● **PROBLEM DETAILS**
Across the whole listing, return each line exactly, with no images included.

PROVIDED DATA section start

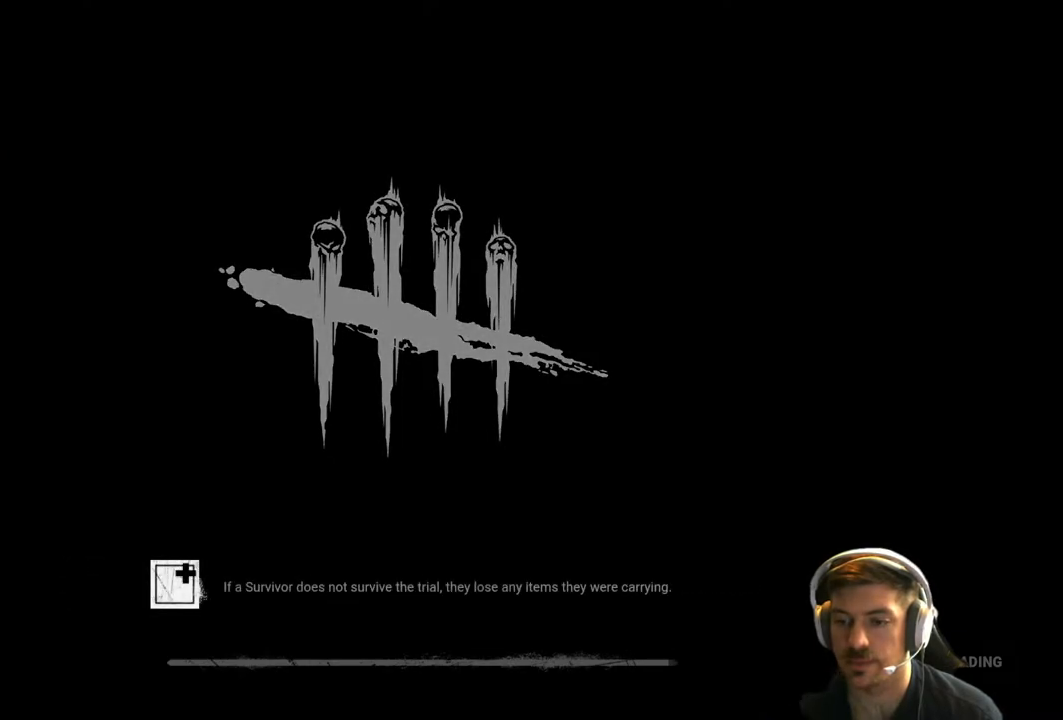
{"buttons": [], "left_stick": "center", "right_stick": "center", "events": []}
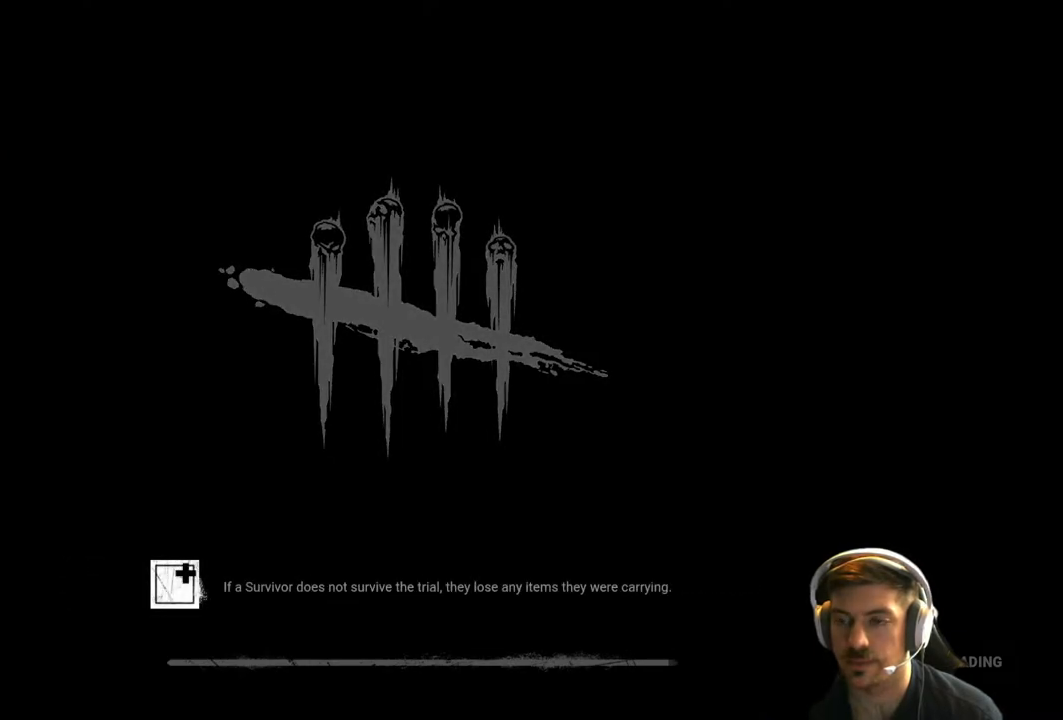
{"buttons": [], "left_stick": "center", "right_stick": "center", "events": []}
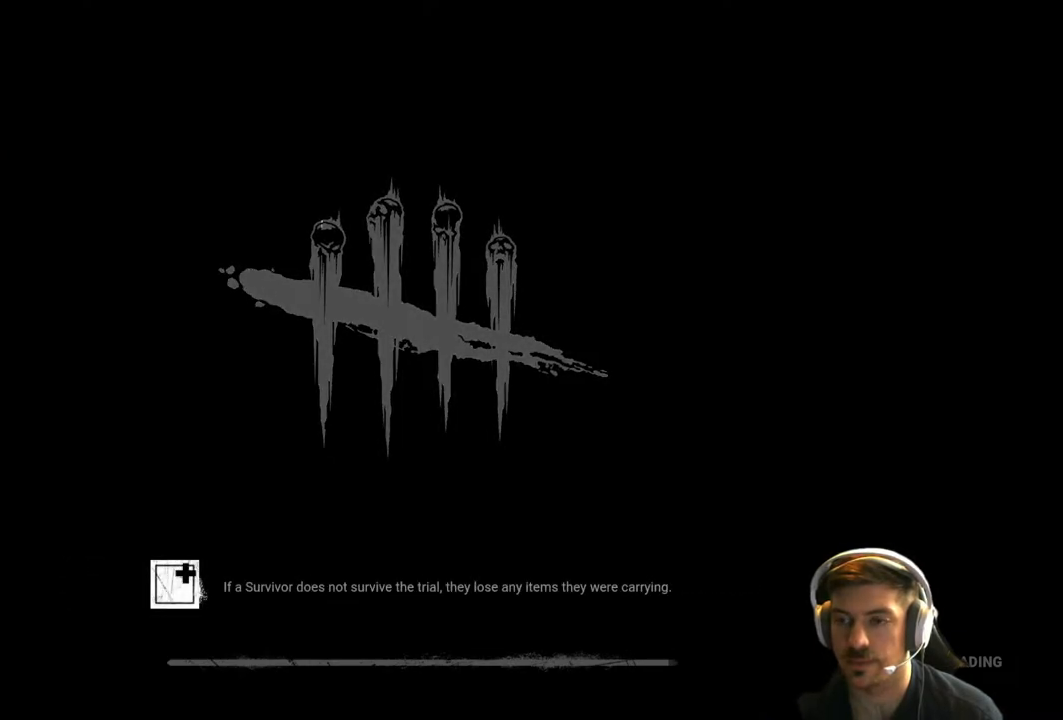
{"buttons": [], "left_stick": "center", "right_stick": "center", "events": []}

PROVIDED DATA section end

● **ANSWER SPACE**
{"buttons": [], "left_stick": "center", "right_stick": "center", "events": []}
{"buttons": [], "left_stick": "center", "right_stick": "center", "events": []}
{"buttons": [], "left_stick": "center", "right_stick": "center", "events": []}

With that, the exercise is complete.